It isn’t easy, is it? It isn’t easy to open our lives, ourselves to the deepest needs of others. It’s not like the things on our “to do” lists are optional. It’s not that we are TRYING to ignore the people in front of us who are aching for friendship, companionship, a good word, a hot meal. It’s just that there are all these other things we need to do first. It’s just that abiding with someone takes time, it takes an energy of the spirit that we just don’t think we have right now. Maybe once my finances are in order, I can help someone else with theirs. Maybe once I feel calm and refreshed, I can offer refreshment to another. Maybe once I have experienced the abiding love of another, I can abide with a stranger. Maybe once I have felt loved, I’ll know how to love others.

But then there comes this commandment again. “Love one another as I have loved you.” It’s not even “love one another when you feel my love for you.” Jesus doesn’t give us time to get it, to feel it, or to understand it. He doesn’t give us the excuse to wait until we have found love before we share it. He commands us to do right here, right now, because he knows love is more than a feeling. He also knows we may never get up and do it if it’s dependent on our experience or knowledge or feelings of preparedness. So, having loved us from the beginning, Jesus tells us to go out and love others. Actually, he doesn’t just tell us to do it, he tells us what it looks like and even shows us.

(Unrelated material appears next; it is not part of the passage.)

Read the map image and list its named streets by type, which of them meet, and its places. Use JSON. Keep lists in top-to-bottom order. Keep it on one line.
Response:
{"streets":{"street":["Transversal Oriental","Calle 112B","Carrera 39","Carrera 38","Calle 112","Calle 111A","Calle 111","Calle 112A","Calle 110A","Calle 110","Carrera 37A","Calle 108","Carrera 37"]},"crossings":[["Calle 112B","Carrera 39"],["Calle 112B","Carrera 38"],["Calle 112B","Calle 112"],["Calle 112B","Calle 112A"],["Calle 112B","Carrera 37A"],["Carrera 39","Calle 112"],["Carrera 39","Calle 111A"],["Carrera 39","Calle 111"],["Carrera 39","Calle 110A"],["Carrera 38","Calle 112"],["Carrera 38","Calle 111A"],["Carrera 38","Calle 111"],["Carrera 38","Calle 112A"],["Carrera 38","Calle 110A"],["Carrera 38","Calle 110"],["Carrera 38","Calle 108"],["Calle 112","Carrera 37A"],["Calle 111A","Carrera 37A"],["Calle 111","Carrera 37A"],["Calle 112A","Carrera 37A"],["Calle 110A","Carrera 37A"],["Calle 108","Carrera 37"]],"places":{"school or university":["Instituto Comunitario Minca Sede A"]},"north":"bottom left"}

Love is what we do. Love is an action. Love is more than a feeling; it’s a sacrifice. Love is laying aside our schedules, our priorities, our preferences. Loving is putting down our comfort and our security to love other people. Love is active. Love is setting aside, but in setting aside it is also taking up, taking up the causes, the burdens, the pains, the injustices of others. Love is what we do with who we are.

The gospels don’t tell us very much about what Jesus was feeling. Here and there we get a few snippets of his emotions – anger, frustration, tears and sorrow occasionally – but for the most part time isn’t spent reporting or speculating about what Jesus felt about what he encountered and experienced. The bulk of the time in the gospels is spent telling us what he said and what he did. The bulk of the time in the gospels is spent showing how Jesus shared the good news with the people he met, how he healed them of their injuries and ailments, how he included the people who were left out, how he fed the people who were hungry, how he gave living water to the people who were thirsty. We don’t know how Jesus felt while he was doing what he was doing, but we know by what he did that he loved.

Today in the United States is the day that has been set aside for honoring mothers. It’s a day of flowers and gifts and brunches and pampering for many, but it can also be a day of longing, confusion, and sorrow for others. Historically speaking, the latter is more appropriate to the founding of the holiday than the former.

Mother’s Day has varied roots throughout the world. Many different cultures and religions have a day set aside to honor and give thanks for those who bring forth life. In earlier Christian understandings Mother’s Day wasn’t even about human mothers, but about the Mother Church. In US religious history this understanding was dismissed by the Puritans who barely even celebrated with obvious joy Christmas and Easter, much less a holiday that celebrated the institution of the Church.

No, our modern US Mother’s Day has its roots in the Mother’s Day Proclamation written by Julia Ward Howe, better known for penning the words to the “Battle Hymn of the Republic.” In 1870, deeply saddened by the carnage of the Civil and Franco-Prussian Wars, disturbed that the sons of one family could be responsible for the death of the sons of another family, Howe called on mothers and all women actually to shape their societies, to work for peace on all levels, not just in their homes, but in their nations, and in the world. 

"Arise, then, women of this day! 

Arise, all women who have hearts, Whether our baptism be of water or of tears!

Say firmly: "We will not have great questions decided by irrelevant agencies, Our husbands will not come to us, reeking with carnage, for caresses and applause. Our sons shall not be taken from us to unlearn All that we have been able to teach them of charity, mercy and patience. We, the women of one country, will be too tender of those of another country To allow our sons to be trained to injure theirs." (1870 Mother's Day Proclamation)

Howe’s call to women was a call to love. All the “feelings” in the world won’t do anything unless they are applied. All the compassion, all the heartache for the loss of life that we hear about, all the sadness over what we see on the streets of the city, in shacks of forgotten villages, in the slums of the world, all the concern we can muster when we hear about the young who are abused, the elderly neglected, men, women, and children who hunger for a bite to eat - - all of it won’t do a THING if we don’t love with our actions.

Jesus hasn't just commanded us to love each other, he has shown us how to love each other, and he has given us what we need in order to do it, and he promised us joy and victory over despair when we love with actions like his.

The good news in Jesus is that he did not sit by the wayside and watch a world in pain waiting for the perfect status, the perfect checkbook, the perfect platform from which to love. He loved from where he was. He loved the people he was with. He loved with everything he was and everything he did. And now he has sent us to love in the same way – by acting on it, by healing and helping and wiping away tears, by calling injustices unjust, by working for peace not discord, by forgiving and welcoming and listening, by judging a whole lot less and serving a whole lot more. And, thankfully, he has promised to be with us, the source and shape and strength of love in the world.